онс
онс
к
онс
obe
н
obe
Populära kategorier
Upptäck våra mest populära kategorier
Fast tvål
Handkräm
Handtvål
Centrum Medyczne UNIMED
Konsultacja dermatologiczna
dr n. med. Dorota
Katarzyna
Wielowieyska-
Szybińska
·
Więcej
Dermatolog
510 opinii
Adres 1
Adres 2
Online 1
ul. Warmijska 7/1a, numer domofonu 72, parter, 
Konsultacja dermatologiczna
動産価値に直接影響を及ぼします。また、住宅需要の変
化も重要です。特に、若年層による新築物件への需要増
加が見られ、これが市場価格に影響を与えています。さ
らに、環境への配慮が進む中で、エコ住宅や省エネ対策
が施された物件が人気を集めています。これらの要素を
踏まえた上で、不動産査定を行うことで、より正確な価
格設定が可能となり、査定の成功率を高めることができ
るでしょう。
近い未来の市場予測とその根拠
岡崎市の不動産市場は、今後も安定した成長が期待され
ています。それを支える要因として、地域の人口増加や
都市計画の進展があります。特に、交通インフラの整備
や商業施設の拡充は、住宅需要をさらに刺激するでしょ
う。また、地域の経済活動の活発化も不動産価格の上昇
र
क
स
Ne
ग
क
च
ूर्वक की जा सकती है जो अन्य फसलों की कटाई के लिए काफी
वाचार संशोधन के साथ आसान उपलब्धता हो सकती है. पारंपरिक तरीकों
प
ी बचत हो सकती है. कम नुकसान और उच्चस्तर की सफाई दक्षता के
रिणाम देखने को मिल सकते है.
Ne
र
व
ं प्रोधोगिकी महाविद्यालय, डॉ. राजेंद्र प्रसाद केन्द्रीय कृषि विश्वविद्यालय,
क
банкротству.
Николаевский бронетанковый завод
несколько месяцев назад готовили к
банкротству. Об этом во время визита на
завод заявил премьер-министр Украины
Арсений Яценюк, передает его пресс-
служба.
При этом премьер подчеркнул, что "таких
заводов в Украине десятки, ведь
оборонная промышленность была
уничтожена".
* * * * *
→ **PROBLEM STATEMENT**
Reproduce exactly the line bearing "dr n. med. Dorota" and all the lines that come after it in the records above; add nothing.

→ **RESULT OF THE TASK**
dr n. med. Dorota
Katarzyna
Wielowieyska-
Szybińska
·
Więcej
Dermatolog
510 opinii
Adres 1
Adres 2
Online 1
ul. Warmijska 7/1a, numer domofonu 72, parter, 
Konsultacja dermatologiczna
動産価値に直接影響を及ぼします。また、住宅需要の変
化も重要です。特に、若年層による新築物件への需要増
加が見られ、これが市場価格に影響を与えています。さ
らに、環境への配慮が進む中で、エコ住宅や省エネ対策
が施された物件が人気を集めています。これらの要素を
踏まえた上で、不動産査定を行うことで、より正確な価
格設定が可能となり、査定の成功率を高めることができ
るでしょう。
近い未来の市場予測とその根拠
岡崎市の不動産市場は、今後も安定した成長が期待され
ています。それを支える要因として、地域の人口増加や
都市計画の進展があります。特に、交通インフラの整備
や商業施設の拡充は、住宅需要をさらに刺激するでしょ
う。また、地域の経済活動の活発化も不動産価格の上昇
र
क
स
Ne
ग
क
च
ूर्वक की जा सकती है जो अन्य फसलों की कटाई के लिए काफी
वाचार संशोधन के साथ आसान उपलब्धता हो सकती है. पारंपरिक तरीकों
प
ी बचत हो सकती है. कम नुकसान और उच्चस्तर की सफाई दक्षता के
रिणाम देखने को मिल सकते है.
Ne
र
व
ं प्रोधोगिकी महाविद्यालय, डॉ. राजेंद्र प्रसाद केन्द्रीय कृषि विश्वविद्यालय,
क
банкротству.
Николаевский бронетанковый завод
несколько месяцев назад готовили к
банкротству. Об этом во время визита на
завод заявил премьер-министр Украины
Арсений Яценюк, передает его пресс-
служба.
При этом премьер подчеркнул, что "таких
заводов в Украине десятки, ведь
оборонная промышленность была
уничтожена".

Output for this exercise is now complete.